• [O que fazer] Escreva a continuação da notícia sobre Alckmin e a tarifa dos EUA, começando logo depois da última frase.

• [Texto]
▼
Alckmin rejeita mexer no Pix e diz que tarifa dos EUA ameaça empresas e empregos

O vice-presidente Geraldo Alckmin afirmou nesta terça-feira (2) que o governo brasileiro vai tentar barrar a proposta dos Estados Unidos de impor tarifa de 25% sobre produtos do Brasil. Ele classificou a medida como injusta e sem base, em meio à ofensiva comercial do governo Donald Trump.

Alckmin também fechou a porta para qualquer discussão sobre o Pix nas negociações. Segundo ele, o sistema criado pelo Banco Central em 2020 é uma ferramenta benéfica, sem custo para empresas e consumidores, e não faz sentido entrar na pauta bilateral.

A fala veio em Brasília, num momento em que o Planalto tenta usar canais técnicos e diplomáticos para evitar que a recomendação do USTR seja formalizada. O prazo citado pelo vice-presidente para buscar uma saída é 15 de julho, o que mantém o setor produtivo em alerta.

Na avaliação de Alckmin, uma escalada tarifária tende a atingir emprego, renda e atividade econômica no Brasil. Para exportadores, o risco é de perda de competitividade; para trabalhadores, o impacto pode aparecer em menos encomendas e maior pressão sobre postos de trabalho.

O vice-presidente contestou ainda a leitura de Washington sobre a relação comercial entre os dois países. Ele disse que, somando produtos e serviços, os Estados Unidos tiveram superávit de US$ 40 bilhões no ano passado com o Brasil.
▲
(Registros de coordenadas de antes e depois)
▼
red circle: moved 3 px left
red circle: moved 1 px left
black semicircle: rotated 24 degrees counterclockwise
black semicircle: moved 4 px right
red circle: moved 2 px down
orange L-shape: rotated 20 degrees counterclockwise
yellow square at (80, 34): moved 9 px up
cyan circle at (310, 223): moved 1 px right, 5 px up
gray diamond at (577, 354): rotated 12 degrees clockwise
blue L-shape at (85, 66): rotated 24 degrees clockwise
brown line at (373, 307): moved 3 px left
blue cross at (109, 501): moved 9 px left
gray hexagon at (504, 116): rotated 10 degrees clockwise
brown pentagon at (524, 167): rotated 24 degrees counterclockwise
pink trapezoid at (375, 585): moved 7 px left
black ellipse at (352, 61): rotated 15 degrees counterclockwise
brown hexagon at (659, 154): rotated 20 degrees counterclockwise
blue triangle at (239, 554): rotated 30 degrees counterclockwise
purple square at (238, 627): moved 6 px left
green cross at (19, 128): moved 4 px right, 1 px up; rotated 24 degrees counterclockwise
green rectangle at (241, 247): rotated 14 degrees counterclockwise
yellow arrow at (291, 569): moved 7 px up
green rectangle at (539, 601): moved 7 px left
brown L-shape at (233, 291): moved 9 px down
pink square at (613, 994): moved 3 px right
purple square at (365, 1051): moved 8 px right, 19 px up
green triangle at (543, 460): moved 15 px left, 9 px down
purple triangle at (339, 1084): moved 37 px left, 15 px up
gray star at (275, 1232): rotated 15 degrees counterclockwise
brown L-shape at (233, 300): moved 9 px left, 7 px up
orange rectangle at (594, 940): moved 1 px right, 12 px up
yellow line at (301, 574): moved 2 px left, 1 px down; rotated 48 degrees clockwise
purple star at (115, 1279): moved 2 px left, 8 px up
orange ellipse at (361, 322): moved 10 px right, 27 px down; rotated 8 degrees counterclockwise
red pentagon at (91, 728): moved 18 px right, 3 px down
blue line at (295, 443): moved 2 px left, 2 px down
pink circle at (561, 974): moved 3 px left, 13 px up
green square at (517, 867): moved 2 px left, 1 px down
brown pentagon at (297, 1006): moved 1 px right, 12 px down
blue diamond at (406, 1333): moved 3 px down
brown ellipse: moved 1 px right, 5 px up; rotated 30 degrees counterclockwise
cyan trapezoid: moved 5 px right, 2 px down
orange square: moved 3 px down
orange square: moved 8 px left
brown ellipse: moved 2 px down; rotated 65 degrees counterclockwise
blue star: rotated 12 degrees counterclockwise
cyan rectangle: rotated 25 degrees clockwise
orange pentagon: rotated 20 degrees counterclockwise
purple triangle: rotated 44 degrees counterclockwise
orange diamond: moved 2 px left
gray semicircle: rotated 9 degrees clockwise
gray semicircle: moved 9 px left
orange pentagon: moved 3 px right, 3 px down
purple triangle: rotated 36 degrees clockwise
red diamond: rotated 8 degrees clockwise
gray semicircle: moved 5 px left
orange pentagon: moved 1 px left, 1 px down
▲
• [Resposta esperada]
Alckmin também destacou que a tarifa média brasileira sobre importações americanas é de 3,1% e lembrou que oito dos dez principais produtos exportados pelos EUA ao mercado brasileiro entram com alíquota zero. Em contraste, criticou o protecionismo norte-americano no setor de açúcar.

No campo ambiental, ele rebateu a justificativa americana ligada ao desmatamento ilegal e citou avanços recentes do Brasil na redução do problema. Reportagem produzida pelo Bastidor MT com base em informações publicamente divulgadas pela fonte original.


Comentário do Bastidor:

A disputa comercial, se avançar, pode encarecer produtos, reduzir margem das empresas exportadoras e atingir cadeias ligadas a frete, indústria e serviços. Como o Brasil vende para os Estados Unidos e também compra de lá, uma tarifa maior tende a bagunçar preços e contratos, afetando investimento e planejamento. A defesa do Pix mostra que a negociação não é só sobre comércio, mas também sobre soberania regulatória. Se houver piora no ambiente externo, o custo pode aparecer no emprego e na renda antes mesmo de qualquer efeito visível no consumidor.